Since a limited number of products existed, an internally developed solution was the only other real consideration. The advantage of creating a system designed exactly to meet department needs was attractive. A project of this nature would be undertaken by existing in-house talent and resources. Pros and cons of each solution were evaluated thoroughly. In the end, lengthy development timelines led to the abandonment of the in-house option. Also, as previously stated, DWM met most needs out of the box. Combined with upcoming functionality releases and planned custom work, this meant a solution was in hand.

Implementation

Upon engagement, Exterro assigned a client services team to initiate a project plan. A number of meetings were attended by H&B department members and Exterro to assure successful installation and deployment of DWM. Current workflow was studied to design the best implementation of DWM functionality. Three key factors would determine a successful overall execution of the Fusion system: technical installation, process integration and personnel education.

From a technical standpoint, installation was straightforward. The great support from Exterro's client services group made it easy for capable department staff to complete the installation without complication.

Because DWM's workflow was comprehensive and consistent with much of established department workflow, the effort in developing new internal processes was minimal. Greater than 70% process automation was realized upon implementation. Functionality supplements and enhancements ' combined with some key customizations ' should allow DWM to reach near peak functionality this year. Plans to integrate a new review application will automate final portions of department workflow management.
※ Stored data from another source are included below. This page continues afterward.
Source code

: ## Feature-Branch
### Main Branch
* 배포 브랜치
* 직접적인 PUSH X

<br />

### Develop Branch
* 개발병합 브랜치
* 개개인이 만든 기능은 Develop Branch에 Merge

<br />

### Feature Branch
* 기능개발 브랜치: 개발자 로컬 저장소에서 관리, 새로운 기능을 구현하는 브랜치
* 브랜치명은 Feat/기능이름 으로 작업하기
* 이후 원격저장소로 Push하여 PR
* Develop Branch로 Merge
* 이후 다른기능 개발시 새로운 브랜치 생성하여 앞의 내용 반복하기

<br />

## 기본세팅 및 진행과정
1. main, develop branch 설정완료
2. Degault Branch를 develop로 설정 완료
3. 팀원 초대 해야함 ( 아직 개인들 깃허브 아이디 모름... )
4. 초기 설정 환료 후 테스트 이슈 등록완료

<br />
DWM is intuitive with a user-friendly interface. Time spent training internal and service provider personnel was nominal. Providers have made comments regarding appreciated control over pricing updates and how the standardized project specification forms improve communication and reduce risk.

Results

The impact DWM provided regarding overall performance was impressive. A dependency created by the ease of use, detailed tracking mechanisms and constant collaboration aided early adoption. The “state of the art” tool was now available to advance work product to a level the group was previously unable to achieve. Fusion's ability to provide a solution to our objectives is further demonstrated by the following key points.

Exterro's forced compliance design. Other applications provide open architecture allowing workflow flexibility, but process and workflow management need a degree of compliance. DWM doesn't allow projects to proceed at any point without satisfying basic specification and deliverable requirements. There is some inflexibility to the application, but the overall advantages to Exterro's approach far outweigh any minor inconveniences.